The night float appealed to everyone's imagination. It didn't seem dangerous because the only hazards during the day were the barges and they were not much of a hazard at all. We could see them and hear them long before they got near us. They moved very slowly and were small compared to the size of the river. Logs and debris were not a problem since they were going basically the same speed as us. We would just have to stay close. We planned to tie together all night long and float down as a flotilla.

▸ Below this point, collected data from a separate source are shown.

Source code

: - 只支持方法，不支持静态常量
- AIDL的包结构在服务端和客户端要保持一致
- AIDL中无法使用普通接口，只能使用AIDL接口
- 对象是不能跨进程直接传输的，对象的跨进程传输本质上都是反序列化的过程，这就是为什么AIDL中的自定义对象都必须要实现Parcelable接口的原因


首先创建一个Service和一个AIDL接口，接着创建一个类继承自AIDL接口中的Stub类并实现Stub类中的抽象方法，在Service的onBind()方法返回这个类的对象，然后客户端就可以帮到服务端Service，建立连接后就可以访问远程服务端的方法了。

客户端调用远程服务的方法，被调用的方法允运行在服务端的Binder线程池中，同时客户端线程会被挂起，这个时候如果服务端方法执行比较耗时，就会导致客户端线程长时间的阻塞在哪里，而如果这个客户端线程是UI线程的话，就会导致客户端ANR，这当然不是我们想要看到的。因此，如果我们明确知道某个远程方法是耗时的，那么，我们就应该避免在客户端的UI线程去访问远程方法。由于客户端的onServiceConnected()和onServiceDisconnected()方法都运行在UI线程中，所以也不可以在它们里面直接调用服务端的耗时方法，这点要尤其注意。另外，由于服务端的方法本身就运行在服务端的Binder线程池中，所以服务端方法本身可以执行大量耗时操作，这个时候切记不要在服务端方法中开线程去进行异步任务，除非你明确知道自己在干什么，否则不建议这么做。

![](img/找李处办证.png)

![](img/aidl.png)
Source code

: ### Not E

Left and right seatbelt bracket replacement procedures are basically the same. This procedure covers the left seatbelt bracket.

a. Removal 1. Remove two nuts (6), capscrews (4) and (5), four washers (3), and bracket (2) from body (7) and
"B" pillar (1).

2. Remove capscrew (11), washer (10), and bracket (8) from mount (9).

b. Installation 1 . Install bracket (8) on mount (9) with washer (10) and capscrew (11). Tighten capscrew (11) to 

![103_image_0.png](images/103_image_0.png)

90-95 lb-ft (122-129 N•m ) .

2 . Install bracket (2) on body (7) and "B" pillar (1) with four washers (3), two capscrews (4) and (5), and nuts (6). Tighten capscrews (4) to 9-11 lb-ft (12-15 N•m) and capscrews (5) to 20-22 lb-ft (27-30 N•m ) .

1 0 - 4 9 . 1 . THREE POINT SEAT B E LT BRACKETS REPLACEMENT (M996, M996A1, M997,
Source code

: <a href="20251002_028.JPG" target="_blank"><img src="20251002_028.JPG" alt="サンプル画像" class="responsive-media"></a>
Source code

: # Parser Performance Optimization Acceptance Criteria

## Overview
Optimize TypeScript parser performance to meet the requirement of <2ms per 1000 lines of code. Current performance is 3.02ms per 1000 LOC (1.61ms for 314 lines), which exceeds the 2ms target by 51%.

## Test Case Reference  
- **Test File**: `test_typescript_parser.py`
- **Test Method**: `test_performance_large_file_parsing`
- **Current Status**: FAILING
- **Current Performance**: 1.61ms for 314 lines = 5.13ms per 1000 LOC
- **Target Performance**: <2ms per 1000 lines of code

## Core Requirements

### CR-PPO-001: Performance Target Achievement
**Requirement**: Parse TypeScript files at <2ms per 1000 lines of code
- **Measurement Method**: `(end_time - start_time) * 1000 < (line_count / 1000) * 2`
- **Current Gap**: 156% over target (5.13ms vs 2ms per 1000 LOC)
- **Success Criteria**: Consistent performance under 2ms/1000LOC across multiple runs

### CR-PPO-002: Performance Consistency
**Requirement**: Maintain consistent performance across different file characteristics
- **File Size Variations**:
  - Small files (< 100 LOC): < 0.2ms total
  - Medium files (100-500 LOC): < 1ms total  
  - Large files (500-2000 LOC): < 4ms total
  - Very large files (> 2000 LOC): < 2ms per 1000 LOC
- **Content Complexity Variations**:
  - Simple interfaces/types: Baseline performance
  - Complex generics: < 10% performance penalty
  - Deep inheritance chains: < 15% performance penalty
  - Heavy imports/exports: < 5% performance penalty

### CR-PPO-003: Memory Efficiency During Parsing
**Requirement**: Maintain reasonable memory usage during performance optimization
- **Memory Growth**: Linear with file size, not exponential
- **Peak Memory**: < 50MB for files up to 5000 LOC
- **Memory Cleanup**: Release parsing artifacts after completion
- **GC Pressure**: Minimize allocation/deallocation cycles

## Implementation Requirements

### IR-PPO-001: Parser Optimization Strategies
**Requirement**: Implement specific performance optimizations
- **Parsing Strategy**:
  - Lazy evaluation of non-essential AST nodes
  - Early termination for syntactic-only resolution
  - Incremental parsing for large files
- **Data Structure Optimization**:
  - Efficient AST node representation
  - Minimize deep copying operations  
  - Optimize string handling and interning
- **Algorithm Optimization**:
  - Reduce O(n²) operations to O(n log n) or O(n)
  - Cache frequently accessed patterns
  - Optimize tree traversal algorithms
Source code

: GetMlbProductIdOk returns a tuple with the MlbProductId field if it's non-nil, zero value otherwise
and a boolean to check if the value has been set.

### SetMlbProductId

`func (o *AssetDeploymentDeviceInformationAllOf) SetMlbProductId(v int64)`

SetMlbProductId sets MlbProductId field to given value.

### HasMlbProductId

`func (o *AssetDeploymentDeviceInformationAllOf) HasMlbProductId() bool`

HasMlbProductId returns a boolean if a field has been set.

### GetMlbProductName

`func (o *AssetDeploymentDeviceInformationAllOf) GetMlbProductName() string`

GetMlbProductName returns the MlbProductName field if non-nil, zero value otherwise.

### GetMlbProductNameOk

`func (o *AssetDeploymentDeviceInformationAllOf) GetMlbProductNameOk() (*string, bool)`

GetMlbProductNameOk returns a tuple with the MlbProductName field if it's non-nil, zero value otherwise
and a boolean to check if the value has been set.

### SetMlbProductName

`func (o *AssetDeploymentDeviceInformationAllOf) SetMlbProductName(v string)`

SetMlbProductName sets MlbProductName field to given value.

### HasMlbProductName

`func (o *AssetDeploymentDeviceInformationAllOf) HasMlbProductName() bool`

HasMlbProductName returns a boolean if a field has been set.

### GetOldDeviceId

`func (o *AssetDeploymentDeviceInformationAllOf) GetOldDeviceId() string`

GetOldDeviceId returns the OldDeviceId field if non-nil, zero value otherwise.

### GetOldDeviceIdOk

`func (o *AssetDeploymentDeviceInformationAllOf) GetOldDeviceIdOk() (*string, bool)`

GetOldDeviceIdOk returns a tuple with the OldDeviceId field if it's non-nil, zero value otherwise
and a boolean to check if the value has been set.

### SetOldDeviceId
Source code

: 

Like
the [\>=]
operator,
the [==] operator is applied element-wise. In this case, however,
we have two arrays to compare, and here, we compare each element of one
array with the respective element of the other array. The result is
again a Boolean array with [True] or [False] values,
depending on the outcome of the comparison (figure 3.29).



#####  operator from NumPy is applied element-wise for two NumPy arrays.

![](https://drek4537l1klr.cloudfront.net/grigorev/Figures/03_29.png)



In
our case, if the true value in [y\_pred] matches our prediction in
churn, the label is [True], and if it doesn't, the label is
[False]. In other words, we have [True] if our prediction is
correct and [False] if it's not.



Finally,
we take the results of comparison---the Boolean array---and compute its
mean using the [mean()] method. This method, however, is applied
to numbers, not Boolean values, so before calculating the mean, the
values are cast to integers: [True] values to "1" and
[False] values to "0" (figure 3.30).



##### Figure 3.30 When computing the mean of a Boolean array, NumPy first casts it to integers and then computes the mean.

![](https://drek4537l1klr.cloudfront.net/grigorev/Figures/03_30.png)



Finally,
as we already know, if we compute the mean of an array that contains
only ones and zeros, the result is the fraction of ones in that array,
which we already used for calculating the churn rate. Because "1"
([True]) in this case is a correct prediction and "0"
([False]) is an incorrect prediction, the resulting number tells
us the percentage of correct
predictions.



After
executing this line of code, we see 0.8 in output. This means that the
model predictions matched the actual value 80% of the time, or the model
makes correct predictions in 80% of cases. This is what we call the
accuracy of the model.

So we felt great when we started down the Mississippi again after Eric's lesson. Joan tied a life jacket to the watermelon and we towed it in the water to cool it off for later. We never did see the Glasscock cutoff and I surmised that the entire river now flowed through the cutoff. (When we got back, I found out this was correct. Where we entered the Washout Bayou is two miles south of where the cutoff started when it was a cutoff. The long bend we were trying to avoid is now an oxbow lake.)
About an hour before sunset, we
stopped at a nice spot (it had hard ground and a small beach) on the east
bank where the river makes a bend to the west. The sun set directly over
the river. Even though it was so close to sunset, the sun was still scorching.
It's hard to imagine a hot sunset but that's what it was. It fe
lt
every bit as hot as a 2pm sun on a hot August day in Pittsburgh. Bob was
so hot he picked up a lawn chair and held it in front of him to keep off
the nearly horizontal rays of the sun. Kate spent most of the evening stop
sitting in water up to her neck. [Katy: At this point in the trip my need
for relief from the sun totally over shadowed any squeamishness I had about
the water quality of Big Muddy.] Bob had the ironic job of starting a fire
for the hot dogs. A recently fallen tree had branches perfect for hot dog
sticks. Mark, the amazing caterer at out wedding, sliced the Watermelon
faster than a Romanian butchering a pig.
We feasted on hot dogs and watermelon as we watched the sun set over the river. Later we referred to this as the Pre-near-death weenie roast. At the time however, we were abuzz with anticipation.